The goal in testing for low blood pressure is to find the underlying cause. Besides taking your medical history, doing a physical exam and measuring your blood pressure, your doctor might recommend the following:

  • Blood tests. These can provide information about your overall health as well as whether you have low blood sugar (hypoglycemia), high blood sugar (hyperglycemia or diabetes) or a low red blood cell count (anemia), all of which can cause lower than normal blood pressure.
  • Electrocardiogram (ECG). During this painless, noninvasive test, soft, sticky patches (electrodes) are attached to the skin of your chest, arms and legs. The patches detect your heart's electrical signals while a machine records them on graph paper or displays them on a screen.

    An ECG, which can be performed in your doctor's office, detects irregularities in your heart rhythm, structural abnormalities in your heart, and problems with the supply of blood and oxygen to your heart muscle. It can also tell if you're having a heart attack or have had one in the past.

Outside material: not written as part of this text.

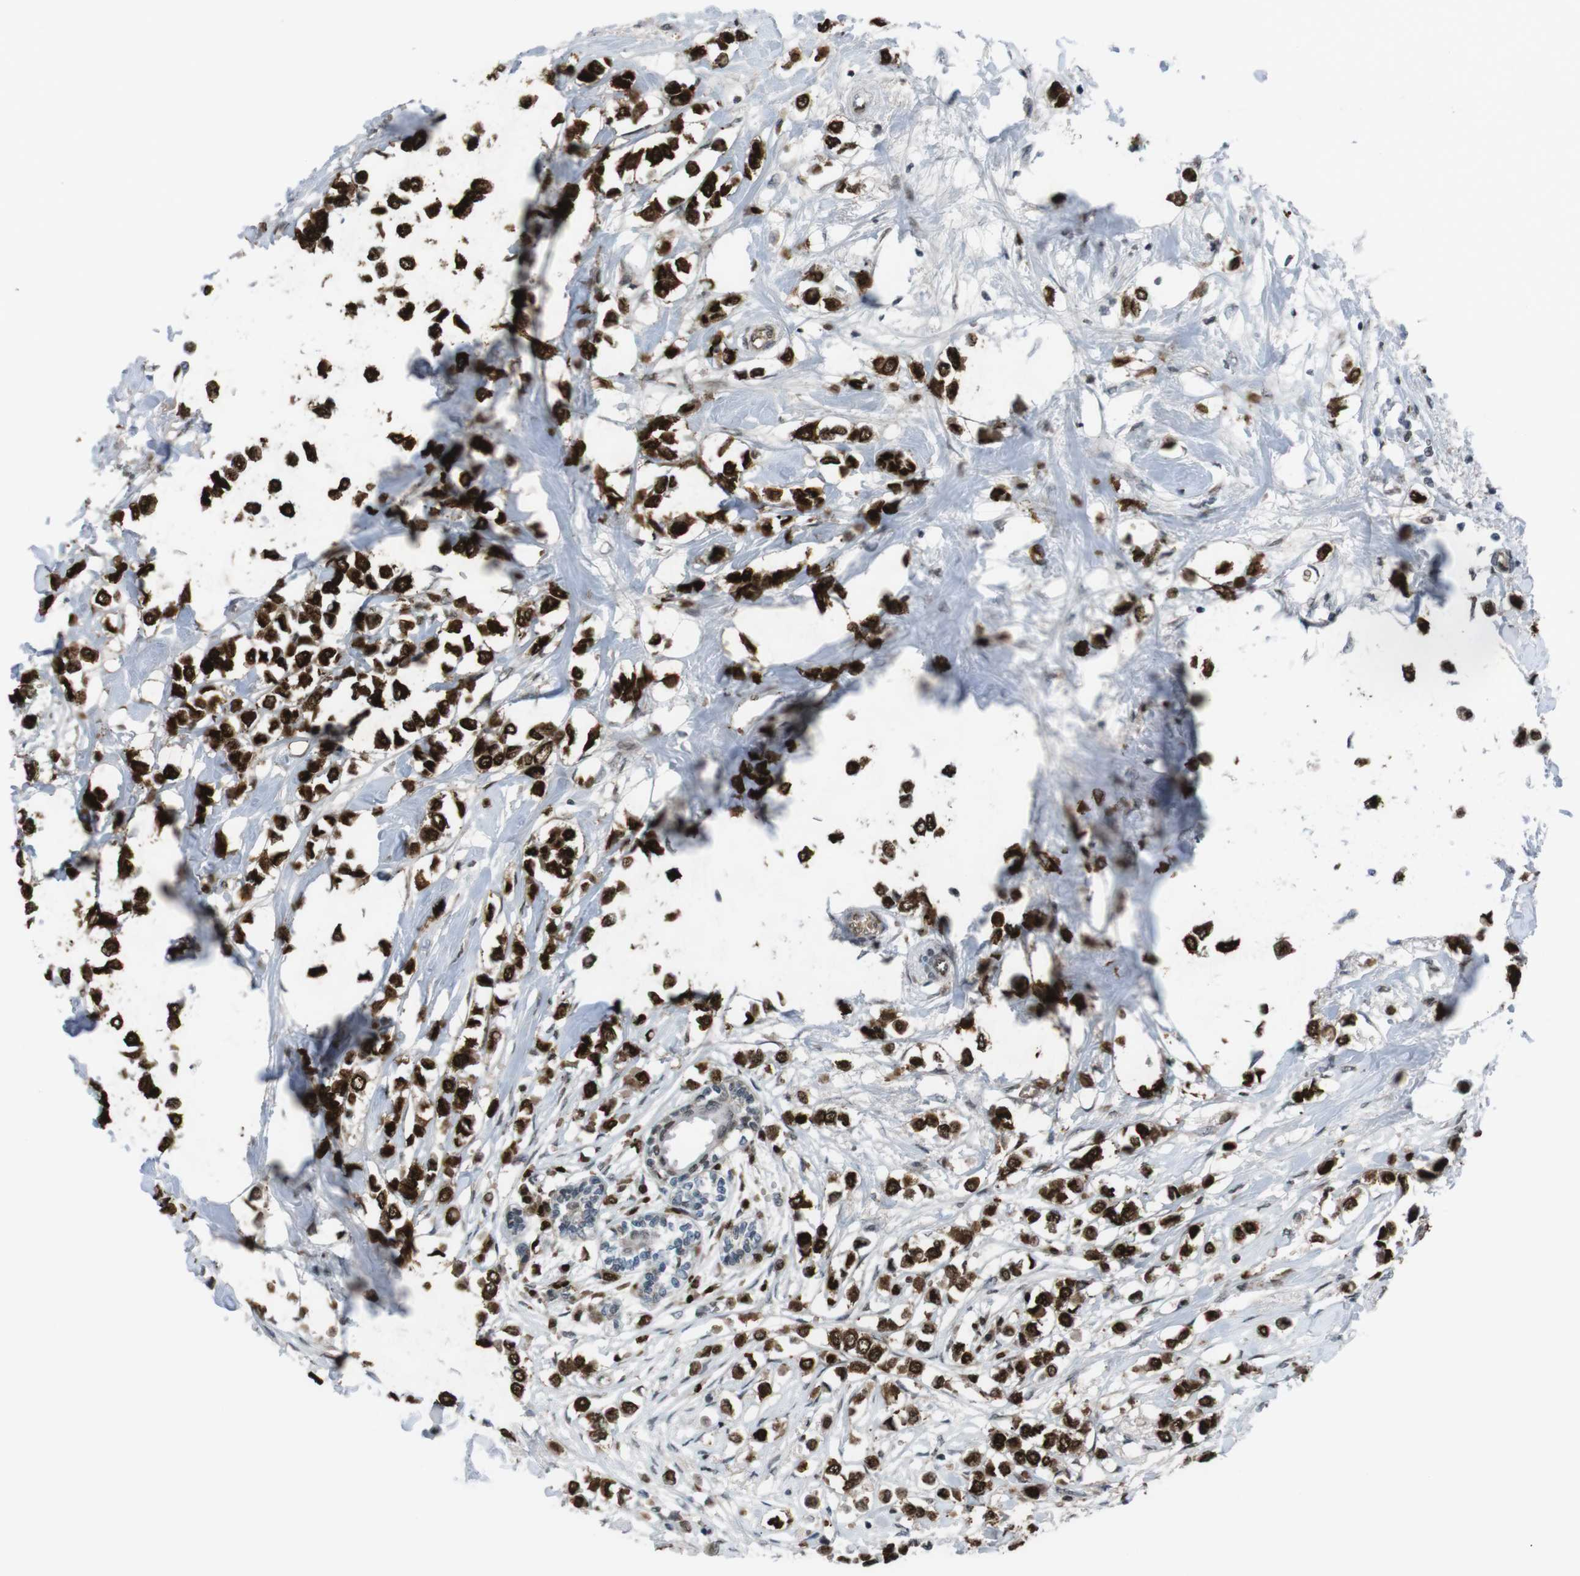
{"staining": {"intensity": "strong", "quantity": ">75%", "location": "nuclear"}, "tissue": "breast cancer", "cell_type": "Tumor cells", "image_type": "cancer", "snomed": [{"axis": "morphology", "description": "Lobular carcinoma"}, {"axis": "topography", "description": "Breast"}], "caption": "Brown immunohistochemical staining in breast lobular carcinoma demonstrates strong nuclear positivity in about >75% of tumor cells.", "gene": "SUB1", "patient": {"sex": "female", "age": 51}}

    Heart rhythm abnormalities come and go, and an ECG might not find them. You might be asked to wear a 24-hour Holter monitor to record your heart's electrical activity as you go about your daily routine.

  • Echocardiogram. This noninvasive exam, which includes an ultrasound of your chest, shows detailed images of your heart's structure and function.

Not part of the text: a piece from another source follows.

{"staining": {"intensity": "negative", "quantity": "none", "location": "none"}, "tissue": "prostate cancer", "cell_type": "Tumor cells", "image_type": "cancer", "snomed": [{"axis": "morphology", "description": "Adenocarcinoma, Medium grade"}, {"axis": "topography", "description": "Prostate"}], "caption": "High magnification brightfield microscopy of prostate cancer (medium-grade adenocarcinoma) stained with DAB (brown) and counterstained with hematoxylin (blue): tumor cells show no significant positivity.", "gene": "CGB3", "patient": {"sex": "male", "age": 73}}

    Ultrasound waves are transmitted, and their echoes are recorded with a device called a transducer, which is held outside your body. A computer uses the information from the transducer to create moving images on a video monitor.

  • Stress test. Some heart problems that can cause low blood pressure are easier to diagnose when your heart is working harder than when it's at rest. During a stress test, you'll walk on a treadmill or do some other form of exercise. You might be given medication to make your heart work harder if you're unable to exercise.

    When your heart is working harder, your heart will be monitored with electrocardiography or echocardiography. Your blood pressure also may be monitored.

  • Valsalva maneuver. This noninvasive test checks the functioning of your autonomic nervous system by analyzing your heart rate and blood pressure after several cycles of a type of deep breathing: You take a deep breath and then force the air out through your lips, as if you're trying to inflate a balloon.
  • Tilt table test. If you have low blood pressure on standing, or from faulty brain signals (neurally mediated hypotension), a tilt table test can evaluate how your body reacts to changes in position.

    During the test, you lie on a table that's tilted to raise the upper part of your body, which simulates the movement from horizontal to a standing position.